Due to skyrocketing COVID demand for desktop and notebook computers from businesses and individuals, PC makers have struggled to build enough computers and get enough components. However, with warehouse shelves now mostly stocked, demand for PCs has slowed due to inflation and uncertainties caused by the war in Ukraine. As a result, Acer chairman Jason Chen warned this week that an oversupply of notebooks is coming.
Weakening Consumer PC Demand
Rising prices of energy, food and other vital items have led to record high inflation rates across the globe. As a result, many people are rethinking their spending habits and cutting back on technology purchases. In general, the last few months have not been very good for client PC sales in the consumer sector, DigiTimes reports. Acer, Asus, and HP have shown in recent weeks that the consumer market was showing signs of weakness and that demand was declining.
“From the point of view of demand, we expect to continue to see strong commercial demand with some softening of the consumer businesses,” said Enrique Lores, President and CEO of HP, in the company’s earnings call on May 31. “On the supply side, we’re seeing two quarters of constraints. First is the industry-wide component shortage that we expect to continue through fiscal 2022; secondly, are the disruptions related to COVID-19 in China, which we expect to primarily impact fiscal Q3.”
HP PC sales rose 18% year-over-year in Q2 2022, but the company’s consumer systems sales fell 6% YoY. In terms of product categories, increased prices and higher sales of premium systems drove notebook revenue up 3%, desktop revenue up 28%, and workstation sales up 21% year over year.
According to IDC, softness in consumer PC demand will reduce 2022 PC shipments by 8.2% compared to the previous year. Desktop and laptop computer shipments reached 348.8 million units in 2021, so they are predicted to decrease to 321.2 million units this year.
Inventories Being Liability
Ever since demand for PCs began to exceed supply in Q2 2020, PC makers have been working overtime to source components and build inventory to meet demand. Leading PC makers such as Acer, Dell and HP bought chips directly from their developers/manufacturers and stockpiled them to avoid disrupting their supply chains.
Now that demand for consumer PCs is falling (although not as high as pre-pandemic levels), their inventories are becoming a liability as oversupply drives down prices, which is good for the end user but not good for business. In fact, Acer’s chairman said that the supply of laptops was already higher than the demand.

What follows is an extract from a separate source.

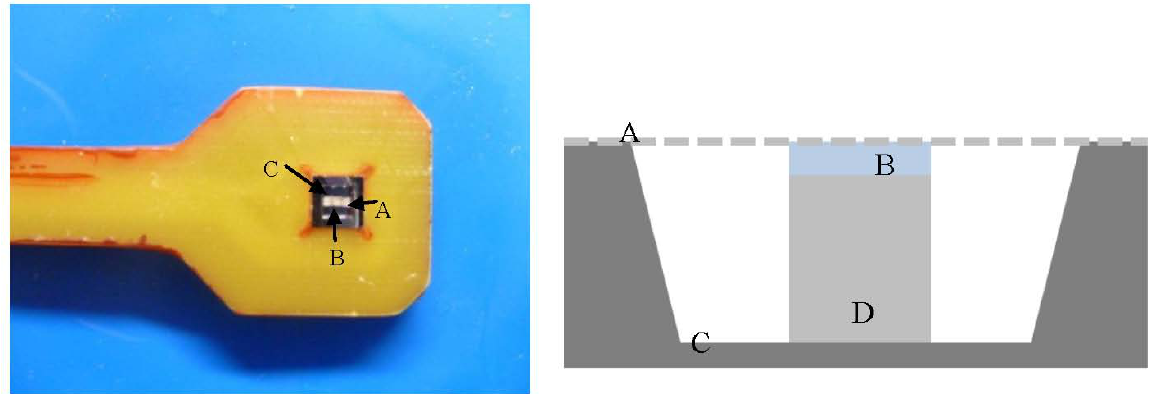
Figure 2. The image on the left shows the actual microsensor assembly. The image on the right shows a cross sectional illustration of the sensor assembly. In the image ( A ) is the mesh membrane, ( B ) is the hydrogel sample, ( C ) is the piezoresistive diaphragm, and ( D ) is the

Companies like Acer, Asus, Gigabyte, and MSI tend to sell to consumers, so they will suffer from waning demand, especially for entry-level and mid-range systems. DigiTimes he recalls that based on the balance sheets of the first quarter, the inventory value of Acer, Asus, MSI, and Gigabyte increased by 26.59%, 79.51%, 77.62% and 64.59%, respectively, year after year. The inventory build could be good if the demand was there, but now that it is weakening, they could be a loss since some components and finished goods lose value quickly.
However, not all PC makers suffer from declining demand or worry about oversupply in the market. For example, if you buy a MacBook Pro 14/16 from Apple today (in the US or Europe), the company won’t be able to deliver it until August. The systems are available for pickup from select Apple stores, however.